January 27, 2011

Live Action

I finally decided the front porch was a wiser exit into work. Sure I'd have to duck under a wire, but I did live in Congo didn't I? I can do it!

My crazy - but very sweet - Dominican neighbor took it upon himself to GRAB the wire with his gloves, and tie it with a piece of tinsel to his porch and away from my yard. I animately and with great concern said "yikes, be careful, that's dangerous!" I don't think he understood me but he appreciated the sentiment (written all over my face).

OK so snow shoveled (in a very lazy way I just shoveled enough of a skinny pathway to get to the street). Time to get to work.

On Snow and the Perils of Getting into Work

video

January 12, 2011

Shoes on the Metro



Yesterday, I was coming home from visiting a house with a friend who is looking to buy. I was not looking forward to the ride in the metro and the walk home in the snow that would eventually follow… until I saw this.

Thinking of the story behind the shoes kept me entertained all the way home!

January 06, 2011

Some much for Trying to Be Discrete

It’s probably time for me to look for a new job. I’m a bit bored with my current one, given that it’s been 2 years and 1 month since I’ve started. An eternity in my book.

So the other day, I apply online and have to fax some additional documents over to the recruitment office. I use the fax machine from work, which is located along the main conference room’s wall and is surrounded by cubicle offices (which house a mix of lowly employees and senior-level people).

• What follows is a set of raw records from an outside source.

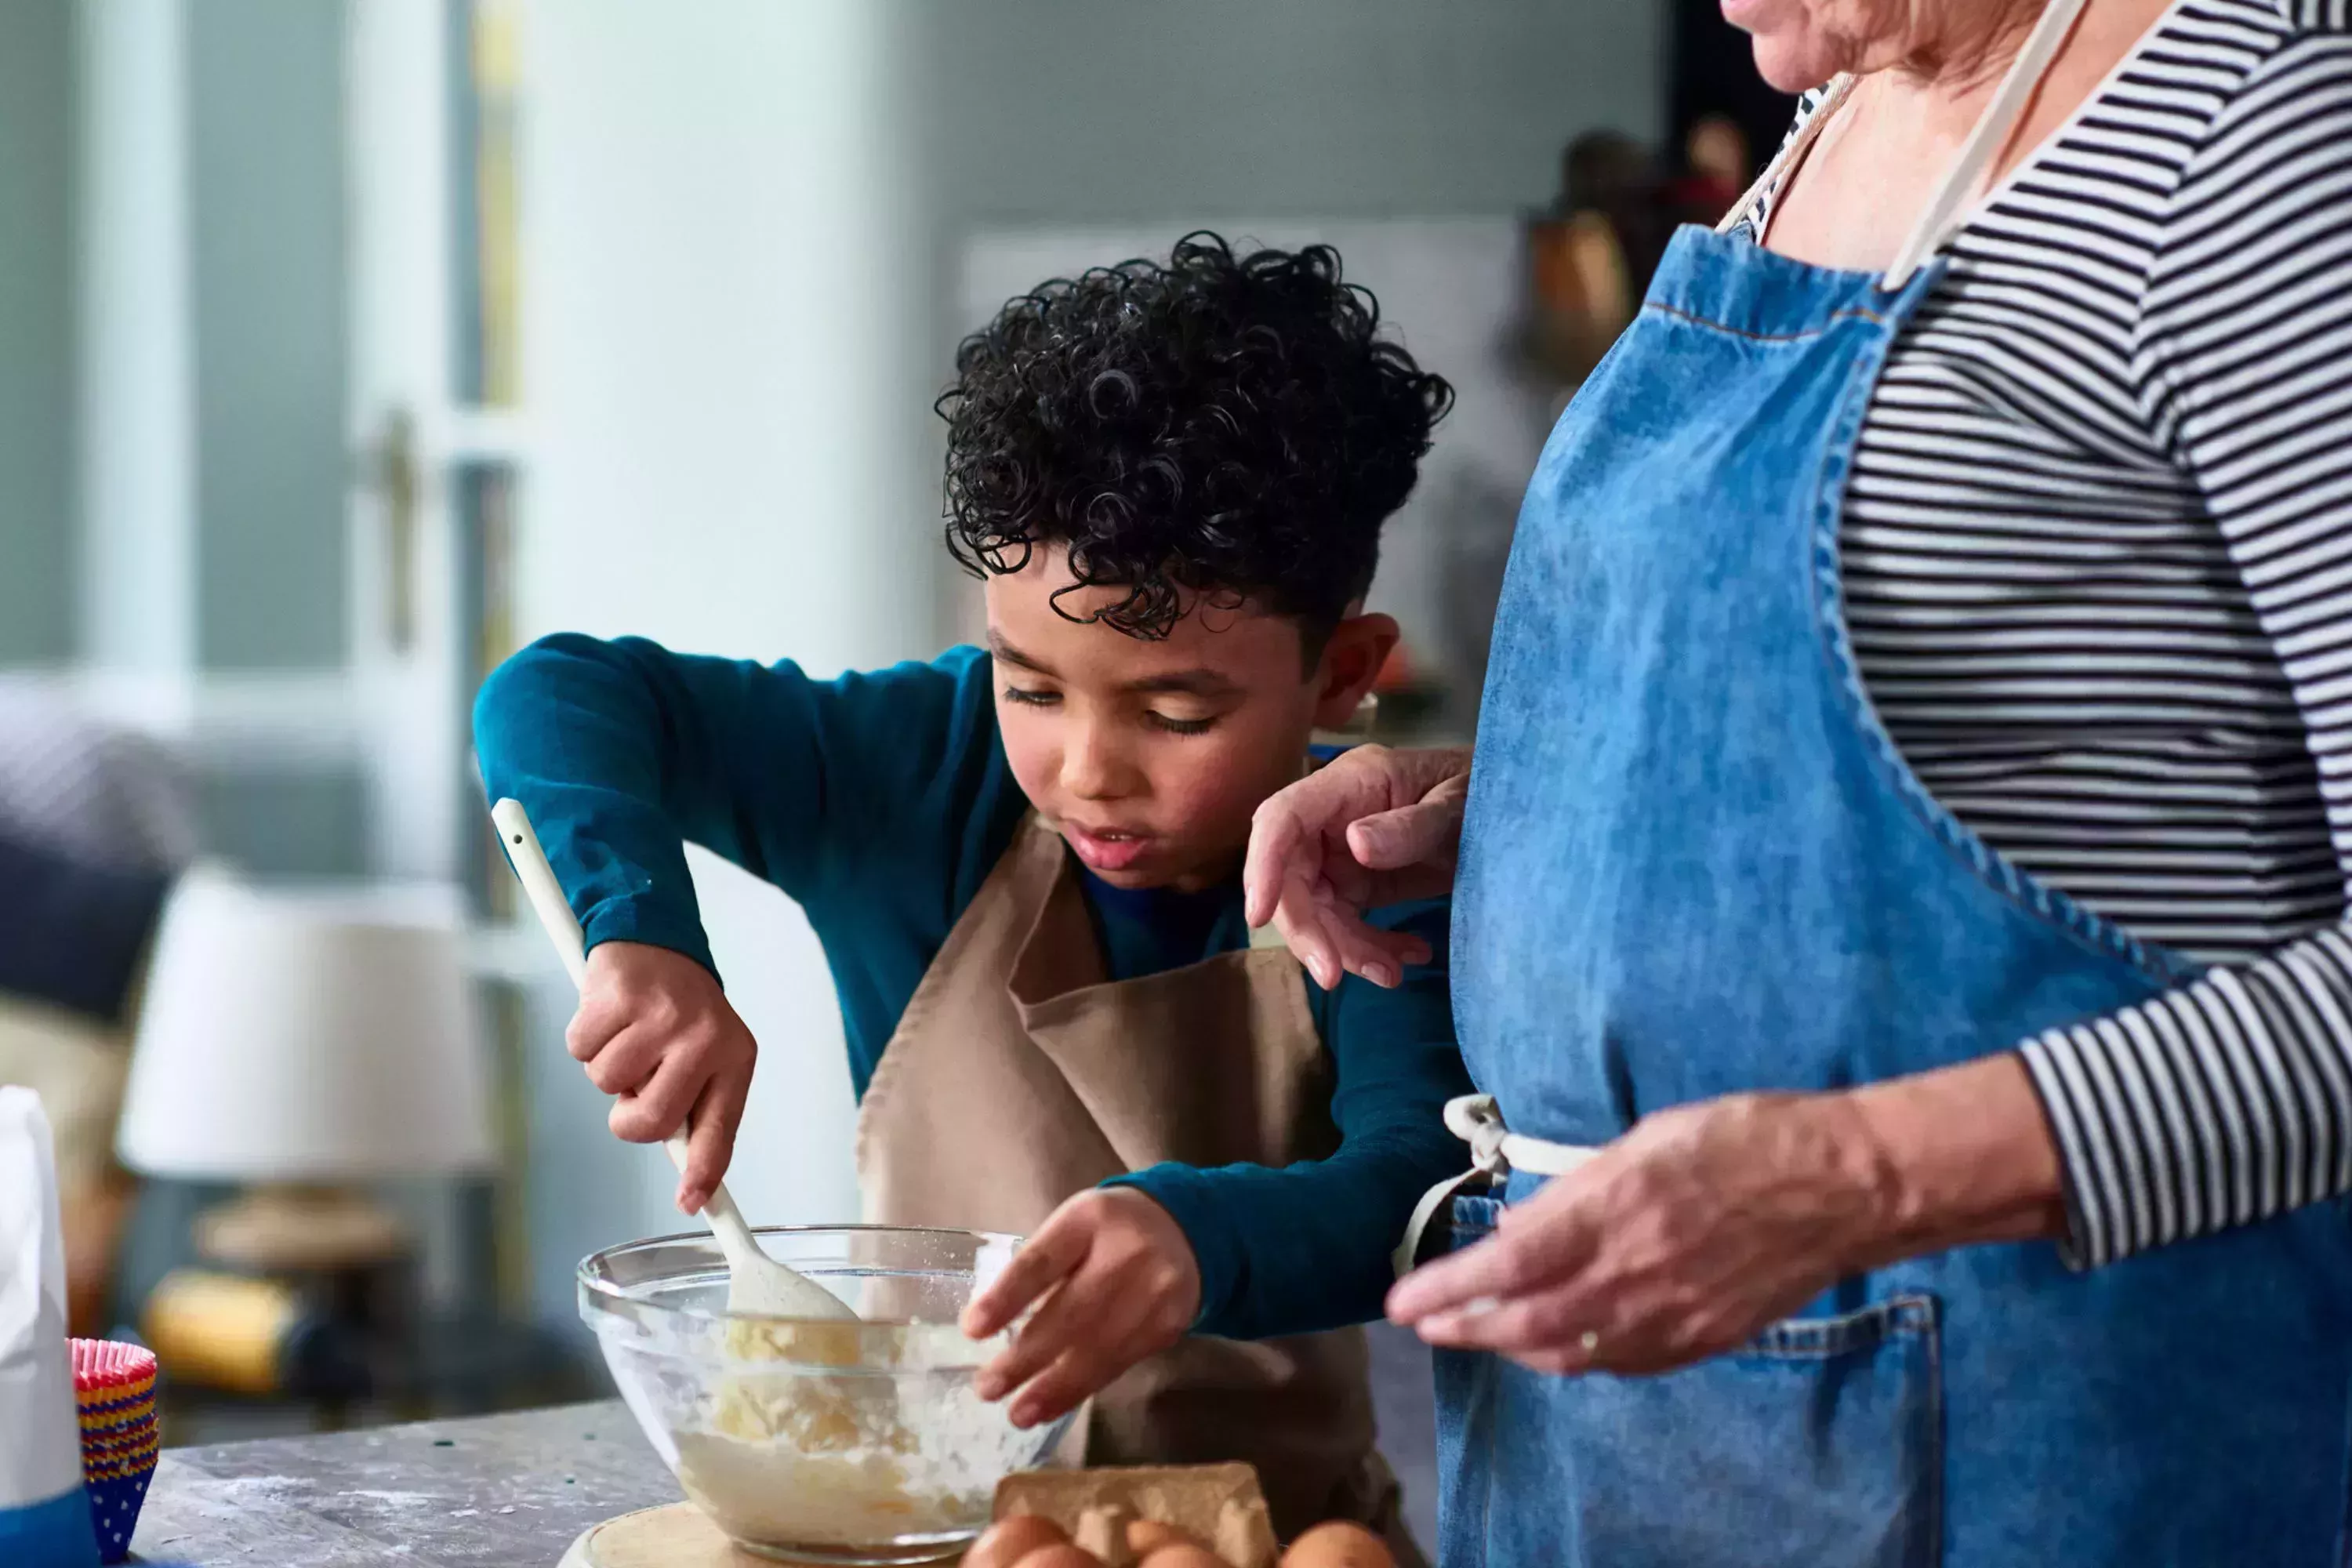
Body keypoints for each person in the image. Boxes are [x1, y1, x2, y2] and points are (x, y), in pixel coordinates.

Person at [1242, 1, 2352, 1563]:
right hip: (1614, 1445)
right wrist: (1525, 810)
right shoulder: (1845, 110)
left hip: (2045, 1436)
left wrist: (1853, 1173)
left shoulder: (2263, 131)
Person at [473, 234, 1466, 1550]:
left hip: (1270, 1534)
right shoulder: (920, 778)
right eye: (1033, 687)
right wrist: (642, 938)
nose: (1088, 772)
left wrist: (1193, 1235)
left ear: (1343, 672)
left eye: (1177, 711)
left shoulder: (1380, 863)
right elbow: (560, 692)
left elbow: (1421, 1186)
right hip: (919, 1524)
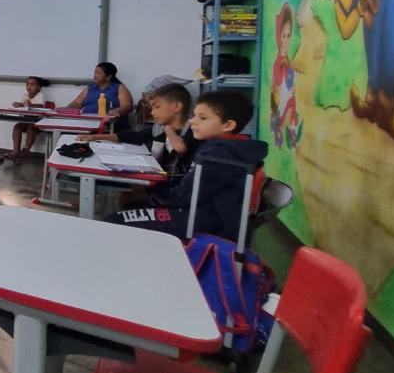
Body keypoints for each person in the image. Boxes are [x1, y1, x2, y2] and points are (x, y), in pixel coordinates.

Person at [104, 90, 267, 240]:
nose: (193, 121)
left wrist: (153, 200)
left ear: (228, 125)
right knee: (128, 209)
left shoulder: (219, 155)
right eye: (195, 115)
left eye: (203, 118)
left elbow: (185, 195)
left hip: (204, 223)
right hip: (205, 215)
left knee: (112, 221)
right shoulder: (226, 148)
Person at [80, 82, 198, 181]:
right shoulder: (158, 128)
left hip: (172, 191)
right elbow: (133, 136)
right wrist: (95, 137)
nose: (152, 113)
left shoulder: (193, 133)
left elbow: (181, 150)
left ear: (177, 107)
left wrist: (169, 130)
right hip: (156, 182)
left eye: (157, 107)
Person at [66, 62, 134, 128]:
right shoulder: (90, 88)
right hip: (87, 123)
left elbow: (127, 105)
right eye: (95, 72)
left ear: (108, 77)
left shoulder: (119, 87)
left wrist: (117, 111)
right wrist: (67, 108)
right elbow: (77, 102)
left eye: (99, 73)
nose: (95, 75)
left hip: (110, 126)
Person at [5, 76, 50, 162]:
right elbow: (22, 104)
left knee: (31, 127)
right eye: (27, 84)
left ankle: (26, 150)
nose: (29, 87)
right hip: (25, 119)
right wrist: (18, 104)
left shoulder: (40, 95)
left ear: (39, 87)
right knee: (17, 127)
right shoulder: (25, 94)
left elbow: (40, 106)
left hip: (37, 120)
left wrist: (30, 105)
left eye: (32, 84)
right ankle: (16, 152)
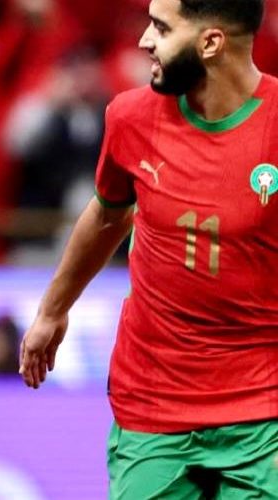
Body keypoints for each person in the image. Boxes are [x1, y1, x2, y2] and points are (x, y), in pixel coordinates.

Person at [18, 0, 278, 497]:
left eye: (161, 27)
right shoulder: (131, 117)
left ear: (211, 43)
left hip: (262, 413)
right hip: (152, 406)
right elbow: (107, 215)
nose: (144, 41)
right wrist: (52, 311)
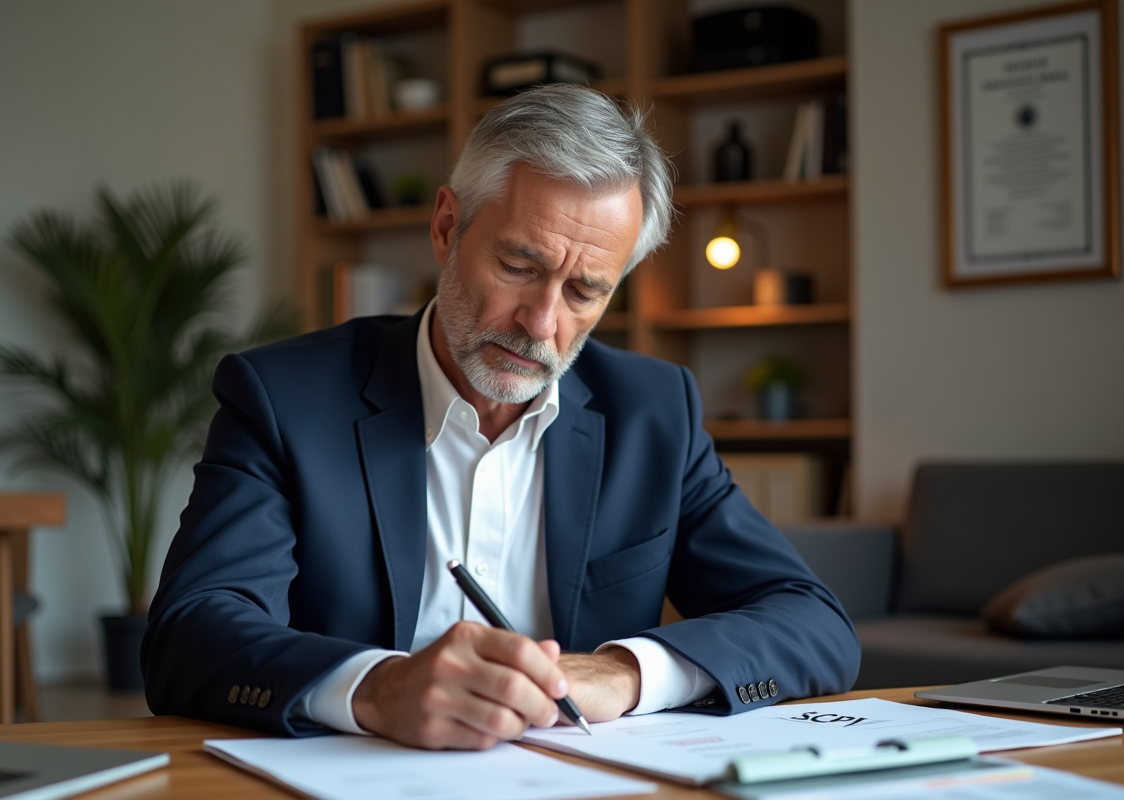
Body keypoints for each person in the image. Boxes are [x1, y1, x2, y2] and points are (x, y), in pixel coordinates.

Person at [141, 84, 860, 749]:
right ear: (446, 226)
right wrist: (376, 688)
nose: (541, 324)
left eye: (584, 291)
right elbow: (190, 634)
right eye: (519, 267)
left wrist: (622, 673)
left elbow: (812, 621)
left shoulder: (653, 412)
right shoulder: (283, 398)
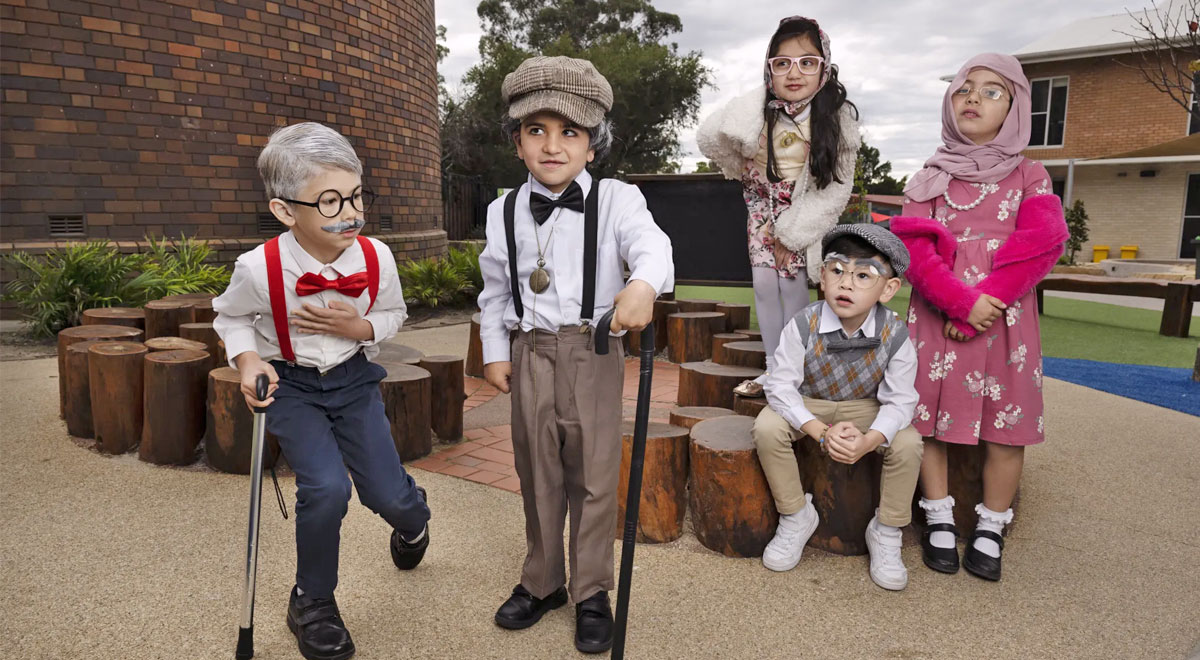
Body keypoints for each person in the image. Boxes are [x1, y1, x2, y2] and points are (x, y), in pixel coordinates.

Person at [476, 55, 674, 654]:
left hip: (593, 349)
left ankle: (592, 590)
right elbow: (494, 289)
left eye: (570, 132)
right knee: (537, 472)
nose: (553, 145)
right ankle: (543, 581)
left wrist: (642, 285)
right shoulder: (502, 210)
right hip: (530, 350)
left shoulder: (618, 199)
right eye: (536, 130)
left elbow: (653, 248)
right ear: (517, 142)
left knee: (592, 473)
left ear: (593, 145)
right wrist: (494, 349)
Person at [213, 122, 432, 660]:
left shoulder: (376, 257)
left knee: (388, 494)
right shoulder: (258, 268)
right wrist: (247, 360)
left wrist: (358, 328)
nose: (351, 213)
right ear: (286, 211)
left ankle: (412, 518)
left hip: (355, 380)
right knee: (327, 489)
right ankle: (312, 601)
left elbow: (392, 313)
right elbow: (231, 317)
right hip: (293, 387)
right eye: (330, 202)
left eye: (356, 196)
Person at [890, 53, 1068, 582]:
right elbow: (915, 250)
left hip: (1005, 318)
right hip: (937, 312)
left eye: (993, 91)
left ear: (1015, 111)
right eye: (965, 88)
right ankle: (938, 514)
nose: (973, 97)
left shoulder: (1030, 175)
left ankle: (991, 525)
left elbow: (1041, 243)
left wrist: (983, 304)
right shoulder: (929, 177)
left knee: (1005, 428)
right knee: (930, 422)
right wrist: (960, 303)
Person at [752, 223, 923, 591]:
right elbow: (781, 386)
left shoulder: (895, 334)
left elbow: (900, 400)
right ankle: (796, 514)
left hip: (866, 407)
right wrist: (821, 431)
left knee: (908, 443)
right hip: (811, 404)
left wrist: (869, 440)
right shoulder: (802, 324)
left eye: (864, 275)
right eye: (837, 270)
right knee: (767, 428)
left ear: (889, 288)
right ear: (823, 277)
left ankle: (888, 529)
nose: (846, 284)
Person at [697, 15, 860, 397]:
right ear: (768, 69)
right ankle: (773, 368)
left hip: (802, 211)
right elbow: (712, 136)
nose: (794, 72)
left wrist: (792, 232)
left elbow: (836, 187)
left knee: (792, 285)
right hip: (762, 209)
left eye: (807, 62)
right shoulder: (760, 110)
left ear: (825, 67)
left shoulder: (836, 117)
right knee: (764, 285)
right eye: (781, 62)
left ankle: (796, 370)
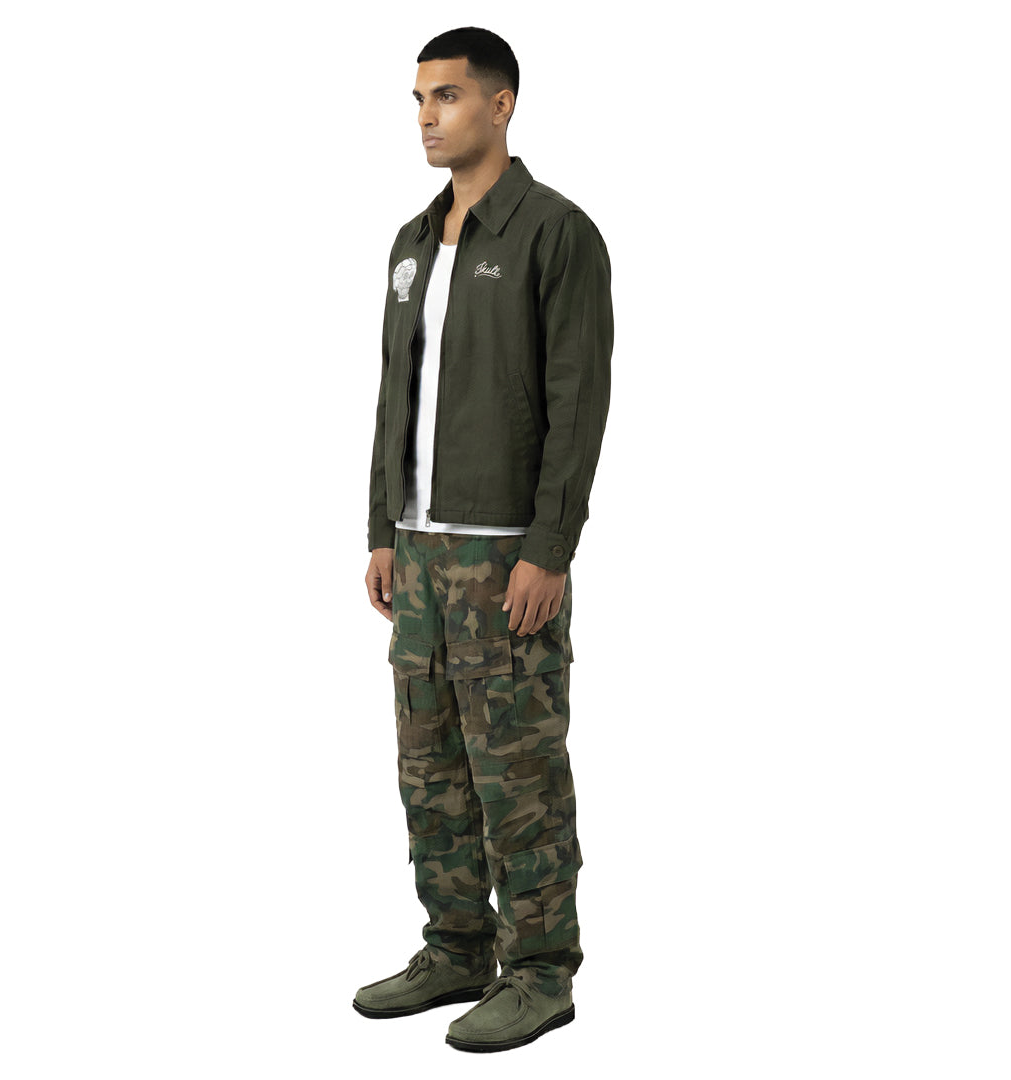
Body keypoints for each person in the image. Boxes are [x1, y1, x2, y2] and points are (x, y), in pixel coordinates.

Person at [355, 26, 613, 1053]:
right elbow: (395, 396)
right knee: (430, 770)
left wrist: (550, 547)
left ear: (501, 104)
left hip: (504, 554)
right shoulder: (412, 243)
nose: (428, 116)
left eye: (449, 96)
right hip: (418, 555)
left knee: (519, 774)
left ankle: (541, 971)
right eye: (419, 98)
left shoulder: (556, 233)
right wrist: (383, 527)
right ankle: (457, 949)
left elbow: (577, 402)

Shortly after scanning the paperwork, the machine loudly dials the number and the scene goes like this:

Rrrring, rrring, rriing, riing… You’ve reached Janessa Brown at the ROCKVILLE RECRUITMENT CENTER. We are currently closed. Please try us again during working hours.

[Fax redials]

Rrrring, rrring, rriing, riing… You’ve reached Janessa Brown at the ROCKVILLE RECRUITMENT CENTER. We are currently closed. Please try us again during working hours.

[Fax redials]

Rrrring, rrring, rriing, riing… You’ve reached Janessa Brown at the ROCKVILLE RECRUITMENT CENTER. We are currently closed. Please try us again during working hours. [Fax redials]

Mortified, I try to cough over the sound of the fax machine at strategically-timed instances. I frantically repeatedly pound on the “cancel” and “delete” buttons, but the fax stubbornly continues to redial, redial and redial again.

I reach to the back of the machine and turn it off. Then I turn it on again so the next person can use it… And it starts redialing and the voicemail starts AGAIN!

Humiliated, I turn it off once again, put my coat on and leave the office for the day (fortunately it was almost time to go home). The next day, I come back to the office, and someone has discreetly placed the two confirmation sheets from the fax under my door.

I am 1) completely embarrassed about the situation, 2) praying that whoever slipped the pages under my door doesn’t go have a “chat” with my boss.

It’s been three days now, and I still don’t know who intercepted my fax.